The Royal Welsh Show is the biggest agricultural show in Europe. It is organised by the Royal Welsh Agricultural Society, and takes place in July of each year, at Llanelwedd, near Builth Wells in mid-Wales.
The show lasts for four days and attracts more than 200,000 visitors annually, making it one of Wales's major tourist attractions.
- Judging of cattle, sheep, horses, goats and various other domestic animals
- Sheep dog trials
- Sheep shearing competitions
- Riding competitions
- Driving displays
- Games and sports
- Craft show
- Live music
Given its "Royal" status it is not unusual for a senior member of the Royal family to attend at the Show. A familiar sight is HRH the Prince of Wales who is acknowledged to be a keen supporter of the farming community. Indeed following his outspoken support during the 2001 foot and mouth crisis, many farmers regard him as an influential figure. One farming union, the FUW, nominated him for his outstanding contribution to agriculture in 2003 which was announced at the show.

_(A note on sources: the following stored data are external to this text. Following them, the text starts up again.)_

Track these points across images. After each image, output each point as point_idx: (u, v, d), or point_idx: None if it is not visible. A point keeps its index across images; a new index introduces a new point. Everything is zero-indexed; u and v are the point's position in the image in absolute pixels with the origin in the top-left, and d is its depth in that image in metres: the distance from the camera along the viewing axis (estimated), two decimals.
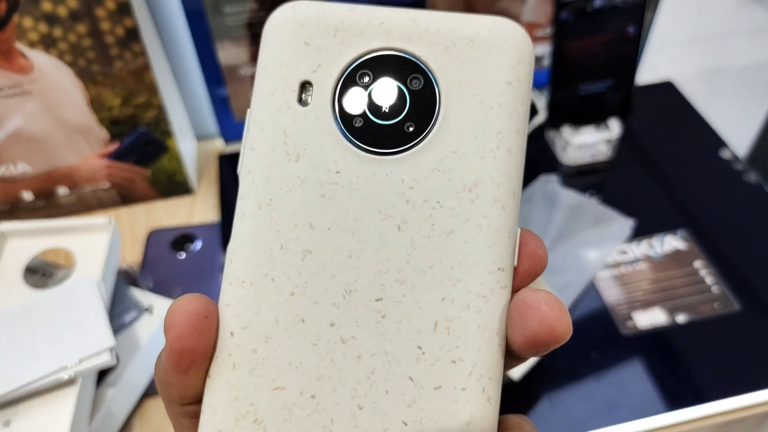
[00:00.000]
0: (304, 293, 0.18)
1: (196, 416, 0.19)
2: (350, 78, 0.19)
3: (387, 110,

Whilst being a successful exhibitor at any show is a success, victory at the Royal Welsh Show is regarded as particularly significant not only in Wales but throughout the United Kingdom. Exhibitors attend from throughout the country and the quality of competition is always high. Of particular prestige is the category of Supreme Champion in the cattle section. Success in this category attracts attention to the exhibitor and cattle breeders will be willing to pay more for the animal's progeny. Despite this financial incentive, the majority of exhibitors will claim they compete for the honour and the camaraderie.

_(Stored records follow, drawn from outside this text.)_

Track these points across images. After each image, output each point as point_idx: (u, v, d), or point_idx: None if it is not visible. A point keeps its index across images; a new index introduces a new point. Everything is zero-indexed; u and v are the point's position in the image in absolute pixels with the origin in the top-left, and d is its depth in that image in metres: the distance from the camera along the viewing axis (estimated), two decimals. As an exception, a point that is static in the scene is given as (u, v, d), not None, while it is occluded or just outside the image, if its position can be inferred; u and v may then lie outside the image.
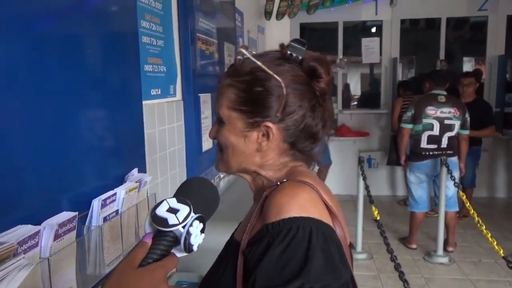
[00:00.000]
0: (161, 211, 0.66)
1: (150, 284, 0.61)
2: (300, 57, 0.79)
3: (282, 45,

Most major businesses with links to agriculture will have a trade stand at the show. Given the number of farming people at the venue it is regarded as a vital opportunity to attract new business as well as to network with current customers. It is not unusual to see a trade stand selling muck spreaders sighted next to a stand selling luxury cars.
The Royal Welsh is particularly significant for young people who live in farming communities in Wales. It is regarded as one of the highlights of the year and as an opportunity to socialise with old friends and make new acquaintances, particularly of the opposite sex. The Young Farmers' Association runs a series of competitions throughout Wales throughout the year and the finals of the practical competitions usually take place at the Show. Amongst these events are stock judging and tractor driving.